Tuesday, September 30, 2008

Ch 8.; Cohen Active Reading

1.) According to Cohen, his properties of men's relationships are that men would lie either about something or about someone to not look or feel embarrassed.  They would act as they have done something but they really have not.  An example would be, men acting like they have sex all the time with their wife's, even though they don't even have a sex life at all.  They act like it or they don't say anything so it makes it out like they do. He doesn't think that these properties are a real definition of friendship because that's not how your supposed to act around your friends.  Your supposed to tell the truth and not have to act a certain way so that you are not known as "that person" per-say.  

2.) The fundamental distinctions that cohen makes between men and women are, men act a totally different way then women.  Men act like there big muscular guys who can't show weakness at all and who talk to there friends about sex like they do it all the time, when in fact they probably do not.  For women they usually talk about fulfillment and they admit to things unlike men.  He classifies men and women different.  He classifies men as guys who act different when there around there friends.  And women just like they are honest and will admit things..  Yes I do agree with this classification because men do act like that all the time.  They make it out like they are better then everyone meanwhile they have no idea what they are talking about half the time.

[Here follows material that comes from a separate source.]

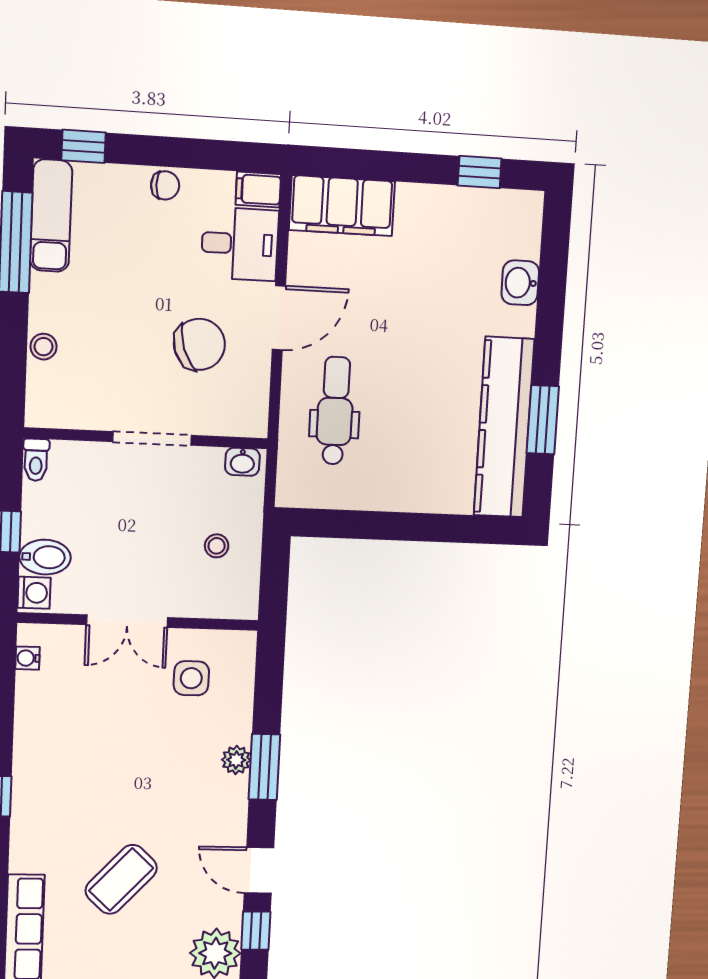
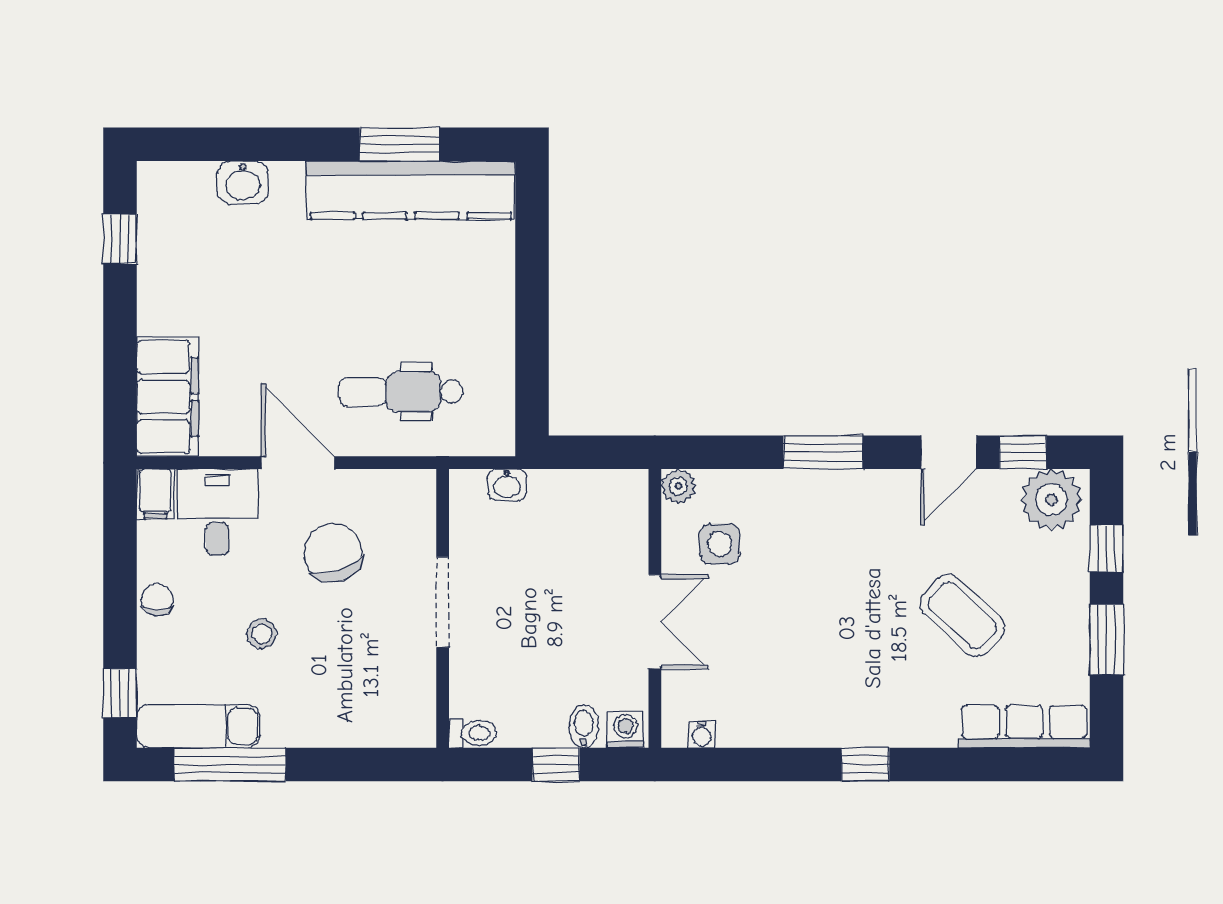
stool: (44, 347) -> (262, 634), moved
washbasin: (242, 462) -> (507, 485), moved, turned 90
stool: (217, 546) -> (563, 522), removed
bidet: (45, 557) -> (584, 726), width x0.72, depth x0.74
plant: (236, 760) -> (678, 486), moved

3.) I do  feel that his argument would be stronger if he would have used specific men, because then we the reader would know exactly who he was relating to, even though I can see the argument being a good one even though he doesn't name any specific men.  The risks about generalizing human behavior is that its bad in many ways because for the most part people are just taking stereotypes or actions that happen and talk about them, even though they don't know if it's true.